2013-04-12 – While I’m posting poetry, I thought I’d ask the important question: Are limerick’s poetry? A few years ago I wrote a bunch of limericks. (No, not the type you are thinking of.) When my old blog host went belly-up, I lost many of them. Here are some that were saved:
Gone cold wind, gone gray sky, gone icicle
Come sunshine, come green leaf, come bicycle.
We’ll go to the seaboard
To set up my keyboard
And play a sad song once or twicicle.
His thoughts and his words don’t cohere.
There’s calm in his voice amidst fear.
He’s right when we’re left,
He is warped when we’re weft,
And he’s truthful when we’re insincere.
To Einstein the luck of the draw
Was meaner than spiritual awe.
“Gott don’t play mit dice!
“What is r-r-random ain’t nice!
“Dem’s Heisenberg’s natural flaw.”
Though life would provide her a plateful,
She wasn’t entirely grateful.
“I can’t eat it all,” she said,
“And the plate is too small,” she said,
“And your manner’s entirely hateful.”
At twilight the outskirt’s policed
And the gates sealed and blessed by a priest
Lest love and compassion
Spell habit and fashion
And famine give up to the feast.
There’s nothing that makes folks unite
Like a mutually staggering fight.
If you can’t hate your friend
Then you’ve got to pretend
Or be nice to your friend just for spite.
When feeling and thought and emotion
Aroused a dark, dangerous notion,
“I’ll do this for you,” he sighed,
As he threatened his suicide
And went for a dip in the ocean.
It’s harder each day to be ruthless.
“Compassion!” That word sounds so youthless.
I used to cause fears
With the merest of sneers
But I better be nice now I’m toothless.
He drank up to quench a great thirst
He ate up till he nearly burst
He slept all the day
Made love in the hay
And wondered if he was the first.
His good points were largely ignored.
His bad points were noted and scored.
So he joined in their element
By becoming irrelevant
And they gave him a token award.
The world’s full of cruisers and freighters
And spark plugs and clogged carburetors.
There’s some that say, “Wow!
“I am doing it now!”
And there’s some who are doing it “Later.”

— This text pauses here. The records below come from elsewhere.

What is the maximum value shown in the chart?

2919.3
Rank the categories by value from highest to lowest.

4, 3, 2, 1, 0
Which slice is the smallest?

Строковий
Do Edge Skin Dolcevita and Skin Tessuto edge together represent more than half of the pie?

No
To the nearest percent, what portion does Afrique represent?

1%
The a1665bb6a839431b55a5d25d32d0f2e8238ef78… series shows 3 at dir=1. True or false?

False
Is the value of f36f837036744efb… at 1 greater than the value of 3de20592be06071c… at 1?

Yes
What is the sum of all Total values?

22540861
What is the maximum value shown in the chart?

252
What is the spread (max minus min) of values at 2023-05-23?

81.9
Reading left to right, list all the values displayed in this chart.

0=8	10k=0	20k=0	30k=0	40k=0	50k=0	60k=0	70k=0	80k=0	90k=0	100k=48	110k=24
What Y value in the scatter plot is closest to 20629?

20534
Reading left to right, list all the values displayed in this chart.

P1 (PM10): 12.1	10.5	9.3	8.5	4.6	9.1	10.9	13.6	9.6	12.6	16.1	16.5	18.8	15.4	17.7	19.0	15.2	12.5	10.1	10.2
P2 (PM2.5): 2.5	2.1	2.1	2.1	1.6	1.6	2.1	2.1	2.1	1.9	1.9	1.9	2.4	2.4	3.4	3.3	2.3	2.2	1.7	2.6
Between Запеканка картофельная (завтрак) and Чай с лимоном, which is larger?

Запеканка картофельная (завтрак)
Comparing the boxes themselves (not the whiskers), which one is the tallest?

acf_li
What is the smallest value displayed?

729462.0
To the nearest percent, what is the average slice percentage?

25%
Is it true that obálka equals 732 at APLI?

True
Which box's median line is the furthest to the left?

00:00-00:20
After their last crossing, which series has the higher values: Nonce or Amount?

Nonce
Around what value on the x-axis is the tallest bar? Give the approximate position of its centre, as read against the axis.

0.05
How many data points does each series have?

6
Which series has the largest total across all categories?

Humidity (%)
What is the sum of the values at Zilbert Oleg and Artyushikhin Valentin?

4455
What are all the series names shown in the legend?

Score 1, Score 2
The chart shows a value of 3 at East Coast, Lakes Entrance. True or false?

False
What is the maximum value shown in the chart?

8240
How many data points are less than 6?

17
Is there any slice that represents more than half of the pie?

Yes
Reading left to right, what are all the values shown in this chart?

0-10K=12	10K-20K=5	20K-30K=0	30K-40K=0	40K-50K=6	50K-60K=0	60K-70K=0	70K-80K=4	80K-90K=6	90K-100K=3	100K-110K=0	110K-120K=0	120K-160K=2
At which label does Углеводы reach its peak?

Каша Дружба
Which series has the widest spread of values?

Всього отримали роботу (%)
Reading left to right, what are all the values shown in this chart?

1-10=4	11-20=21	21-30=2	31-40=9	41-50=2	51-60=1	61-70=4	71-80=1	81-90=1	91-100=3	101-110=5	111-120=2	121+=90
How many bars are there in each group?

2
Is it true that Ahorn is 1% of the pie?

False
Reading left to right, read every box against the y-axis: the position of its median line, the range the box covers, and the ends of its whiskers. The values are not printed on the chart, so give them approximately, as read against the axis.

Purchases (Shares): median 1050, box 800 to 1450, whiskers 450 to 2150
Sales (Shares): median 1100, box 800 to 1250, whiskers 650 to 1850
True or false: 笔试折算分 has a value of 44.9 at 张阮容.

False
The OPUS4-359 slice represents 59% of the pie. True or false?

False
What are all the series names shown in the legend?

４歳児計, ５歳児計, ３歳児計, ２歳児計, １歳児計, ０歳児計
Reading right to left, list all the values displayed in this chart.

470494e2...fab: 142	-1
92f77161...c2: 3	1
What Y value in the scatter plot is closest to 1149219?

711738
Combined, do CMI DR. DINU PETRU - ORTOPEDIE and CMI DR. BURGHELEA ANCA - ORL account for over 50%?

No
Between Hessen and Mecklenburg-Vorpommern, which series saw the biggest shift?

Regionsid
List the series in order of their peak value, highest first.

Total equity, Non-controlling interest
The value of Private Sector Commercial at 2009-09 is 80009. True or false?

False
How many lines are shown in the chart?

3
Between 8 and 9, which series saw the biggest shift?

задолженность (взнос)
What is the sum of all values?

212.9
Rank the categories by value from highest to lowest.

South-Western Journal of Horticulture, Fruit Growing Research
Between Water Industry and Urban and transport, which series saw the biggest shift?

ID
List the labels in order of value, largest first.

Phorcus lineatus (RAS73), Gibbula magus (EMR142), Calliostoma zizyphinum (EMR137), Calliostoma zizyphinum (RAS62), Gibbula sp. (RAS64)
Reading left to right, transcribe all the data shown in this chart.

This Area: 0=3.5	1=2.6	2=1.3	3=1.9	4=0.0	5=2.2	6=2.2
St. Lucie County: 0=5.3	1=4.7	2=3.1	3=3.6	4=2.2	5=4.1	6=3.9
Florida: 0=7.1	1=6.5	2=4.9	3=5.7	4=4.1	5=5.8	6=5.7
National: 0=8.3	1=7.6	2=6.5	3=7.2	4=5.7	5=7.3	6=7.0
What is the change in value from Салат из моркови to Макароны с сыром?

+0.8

In truth the world’s soiled and gritty.
Our destiny’s sorrow and pity.
The salve is habitual
Abuse of ritual,
And cure is referred to committee.
You’re smoking cigars in bazaars,
You’re playing guitars under stars,
The water is flowing,
A cool breeze is blowing,
You’re eating an omelet on Mars.
A rock can resist cruel corrosions.
A heart can persist in explosions.
But either is weak
When it’s stuck up a creek,
For it’s harder to weather erosions.
While sipping his midmorning brew
The accountant began to accrue.
Each day’s more hum drummer.
Each number is number.
His big thrill is to post accounts due.
You eat till you want to explode.
Then she asks, “How ‘bout one for the road?”
You can’t eat another
You say to your mother.
“Understood! How ‘bout pie a la mode?”
The project of penning a poem
Pits heart against wit just to show ‘em
Your art with a word,
Your flirt with absurd,
And meter and rhyme if you know ‘em.
A stylish man’s tie was askew,
The newspaper covered with dew,
The body showed marks
Of four species of sharks–
A mystery without even a clue.
The dangers of life can unnerve us
Precautions we take may conserve us
But life will be less
If we never say yes
Embalming will also preserve us.
He wanted to be a great writer,
So he drank booze and pulled an all-nighter.
“I’m experiencing life,
All its troubles and strife!”
He explained as his words became triter.
The sudden dark damp of a chill wind
On a bright sunny day is an ill wind
And an omen to guide
Of when storm clouds collide
But a worse omen yet is a still wind.
She hungered to hang the old geezer
When he cornered and started to squeeze her.
Just a knee to his part
Was too much for his heart
And now he’s laid out in a freezer.
A murky, ambiguous sizzle
Some lightning as clouds roil and swizzle,
And drafts stir the dust
Of the hard earthen crust,
And be gone without even a drizzle.
He’d rather a wild hurricane
Than hear her morosely complain.
“There’s calm in its eye,
“You’ve become a stir fry
“With noodles you resemble chow mein!”
The grass piled in clumps where it’s mown
The trash by the curb where it’s blown
Dry leaves in a creak
Air conditioner leak
And you on your bike all alone.
Your pain is your own and you cry
You stay home alone and you sigh
The marchers win points
As they’re smoking their joints
And tell all the world “occupy!”
Learning the practice of Zen
Makes you the rarest of men
You make your mind empty
So nothing will tempt ye
And sit on an egg like a hen.
If you’re tired of the poetry, come back Sunday. I’ll be back to prose.